Nair’s focus was bettering himself, so naturally his course work was put on the back burner. Two weeks into the semester, the harassment from his peers became too much, causing Nair to withdraw from the university. This soon led to an unwanted battle with university administration. George Washington saw being transgender as a personal choice rather than a medical issue and gave minimal help when it came to refunding the tuition to Nair’s family.
Moving the focus to his health, Nair began taking hormones and beginning his transition. He then received a bilateral mastectomy, commonly known as “top surgery,” in April 2015.
Fast forward to the summer 2015. Nair accepted a summer internship through a program sponsored by Howard University and Georgetown University. He moved back to D.C. and was reunited with his now-current girlfriend, Nancy. The internship started off well, but when his coworkers discovered he was transgender, things took an abhorrent turn — he received similar harassment to when he was at George Washington.
“They decided to move my desk…it’s like they thought they were going to catch something,” Nair said. “At one point, I tried going into the men’s bathroom. [A coworker] stopped me and said the woman’s bathroom is down the hall.”
The next step in Nair’s journey brings him to Happy Valley. He is currently a first semester transfer student at Penn State. He plans on pursuing a career in kinesiology and is heavily involved with the LGBTQA community on campus. He said Penn State graced him with open arms and they are “ahead of the times” when it comes to LGBTQA rights. Penn State has created an atmosphere where he can be comfortable in his classes, even when telling other students he’s transgender.
“Being at Penn State has been like finally coming home. Everyone has been very accepting and welcoming. I couldn’t be at a better place right now,” Nair said.
Located on the first floor of the Boucke Building, Penn State’s LGBTQA center offers an array of programs, free for any student. The center offers programs ranging from “Straight Talks,” where students can discuss LGBTQA issues and have open, safe space for asking and answering questions, to “Beyond The Binary,” a group for trans and no-binary individuals to discuss transitioning. The center also helps students connect with CAPS and other psychological services on campus.
“Having a space where you can be as open about who you are and not having to think about it,” said Margaret Brock, a student who also uses the LGBTQA center as a safe space. “State College is a cool and accepting place, but not everyone here is like that.

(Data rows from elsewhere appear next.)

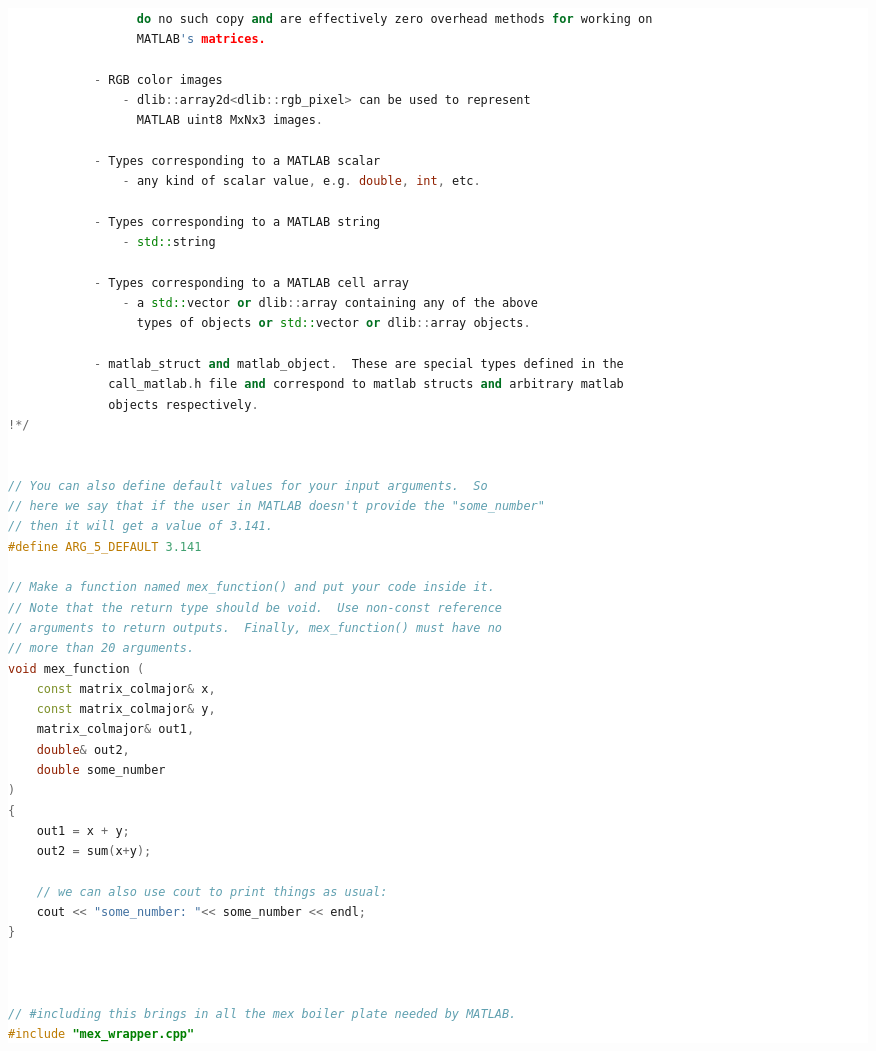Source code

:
 ```cpp
                  do no such copy and are effectively zero overhead methods for working on
                  MATLAB's matrices.

            - RGB color images
                - dlib::array2d<dlib::rgb_pixel> can be used to represent 
                  MATLAB uint8 MxNx3 images.

            - Types corresponding to a MATLAB scalar
                - any kind of scalar value, e.g. double, int, etc.

            - Types corresponding to a MATLAB string 
                - std::string 
        
            - Types corresponding to a MATLAB cell array
                - a std::vector or dlib::array containing any of the above 
                  types of objects or std::vector or dlib::array objects.

            - matlab_struct and matlab_object.  These are special types defined in the
              call_matlab.h file and correspond to matlab structs and arbitrary matlab
              objects respectively.
!*/


// You can also define default values for your input arguments.  So
// here we say that if the user in MATLAB doesn't provide the "some_number" 
// then it will get a value of 3.141.  
#define ARG_5_DEFAULT 3.141

// Make a function named mex_function() and put your code inside it.
// Note that the return type should be void.  Use non-const reference
// arguments to return outputs.  Finally, mex_function() must have no
// more than 20 arguments.
void mex_function (
    const matrix_colmajor& x,
    const matrix_colmajor& y,
    matrix_colmajor& out1,
    double& out2,
    double some_number 
) 
{
    out1 = x + y;
    out2 = sum(x+y);

    // we can also use cout to print things as usual:
    cout << "some_number: "<< some_number << endl;
}



// #including this brings in all the mex boiler plate needed by MATLAB.
#include "mex_wrapper.cpp"
```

While you’re in the [LGBTQA] center, if somebody says something homophobic or transphobic, there are people who will back you up.”
Penn State lets students register with an option to put a preferred name. This notifies the professor prior to the start of the course what each student wishes to be called. Nair explained that this puts a lot ease on transgender students who have not legally changed their names yet. At George Washington, he often struggled with the fear of embarrassment when professors would unknowingly call him by his female name.
Nair continues to place emphasis on “it gets better” to people who are struggling with hardships and self-image. He wants to help others who may be having trouble with their transitions and coming out. Harassment built him into a stronger person, but no one deserves to go through what he did. “I’m okay with going though these hardships,” he said, “but don’t put it onto other people who aren’t as strong and won’t be able to handle it.”
You should always look in the mirror and be happy with the person you see reflected back, regardless of your gender, sexual orientation, and even skin color — be proud of who you really are, no matter what. Penn State, because of how receptive it’s been to him, has allowed him to do that.
“If I don’t tell people I’m trans, then we’re not going to get anywhere,” Nair said. “This is the best place I could be right now.”